OMAHA–(AP Jan. 8)–Despite more than doubling releases from its reservoir system, the U.S. Army Corps of Engineers still doesn’t expect to eliminate all the leftover water from last year’s near-record runoff that led to massive Missouri River flooding.
The Corps had been discharging about twice the normal winter amount from Gavins Point Dam — the southernmost in the six-dam system. The Corps said it was raising the discharge this month to 30,000 cubic feet (849.5 cubic meters) per second, an increase of more than 11%.
Until a seasonal decrease that began in November, the amount being released had been 80,000 cubic feet (2,265 cubic meters) per second for months, also more than twice the average.
Areas along the Missouri River and its tributaries in parts of Nebraska, Kansas, Iowa and Missouri were ravaged by floodwaters in the early spring. Heavy rains later in the year reflooded many areas that had been left unprotected because of levee failures.
John Remus, chief of the Corps’ Missouri River management, told the Omaha World-Herald the reservoir system needs to make as much space as possible in light of the National Weather Service forecast for warmer than normal weather and higher than normal runoff in January and February.
The Corps normally doesn’t release more during the winter because of the potential for ice jams and dams upriver, Remus told The Associated Press on Wednesday.
Once the river freezes over it essentially becomes a pipe, Remus said, limiting its capacity.
If you increase the releases and “burst the pipe you’re dealing with ice jams and possibly ice dams” that cause flooding nearby, he said. “Our ability to release water goes practically to zero until that ice gets moved out somehow.”
He cited for example a temporary cutback in the release at North Dakota’s Garrison Reservoir last week because of river ice conditions to the south, near Bismarck.

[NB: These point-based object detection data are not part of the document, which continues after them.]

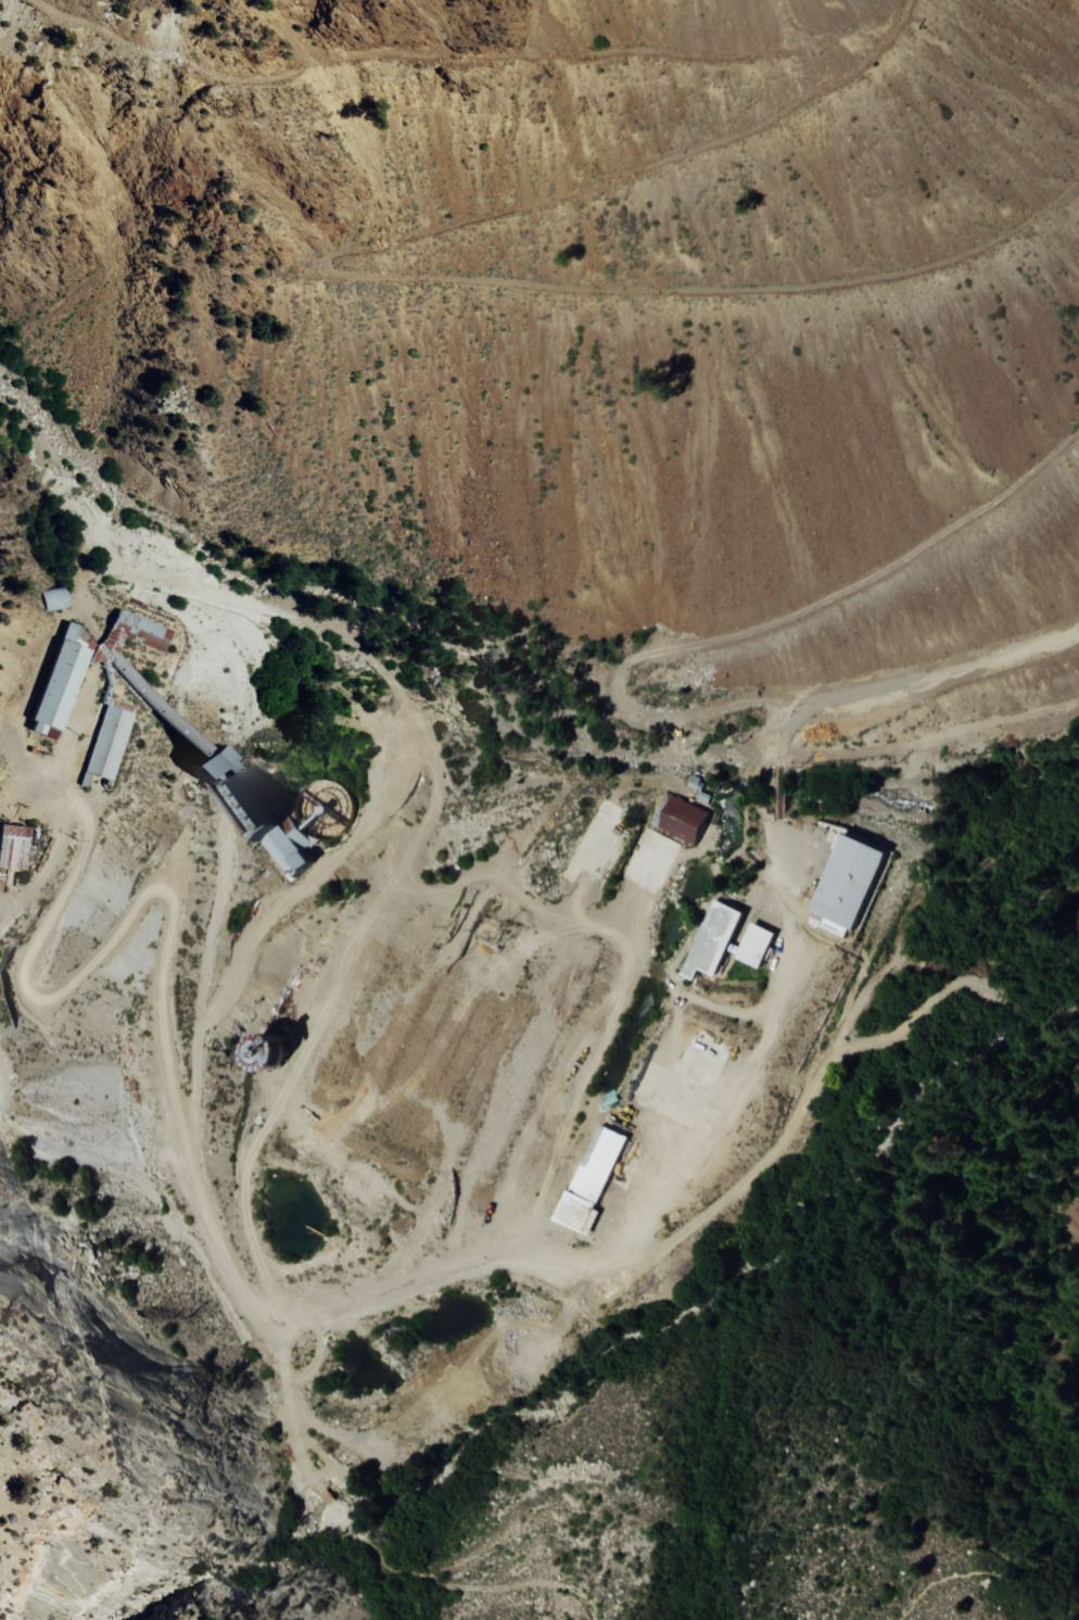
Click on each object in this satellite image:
road: (458, 59)
road: (386, 277)
building: (131, 624)
road: (752, 630)
building: (50, 681)
road: (913, 682)
building: (99, 738)
road: (932, 739)
road: (15, 788)
road: (782, 790)
building: (318, 809)
building: (673, 821)
building: (283, 841)
building: (9, 842)
road: (406, 861)
building: (845, 875)
road: (785, 880)
building: (705, 941)
building: (749, 943)
road: (583, 1104)
building: (595, 1161)
road: (201, 1203)
building: (572, 1213)
road: (958, 1410)
road: (337, 1549)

The Corps will keep a wary eye on the ice and river flow upstream and raise the Gavins Point and other releases if it can, Remus said.
The Corps estimates 2020 runoff will reach 36.3 million acre-feet (44.8 cubic kilometers), ninth highest out of 122 years. The highest year was 2011 with 61 million acre-feet (75.2 cubic kilometers), followed by 2019, with 60.9 million acre-feet (75.1 cubic kilometers).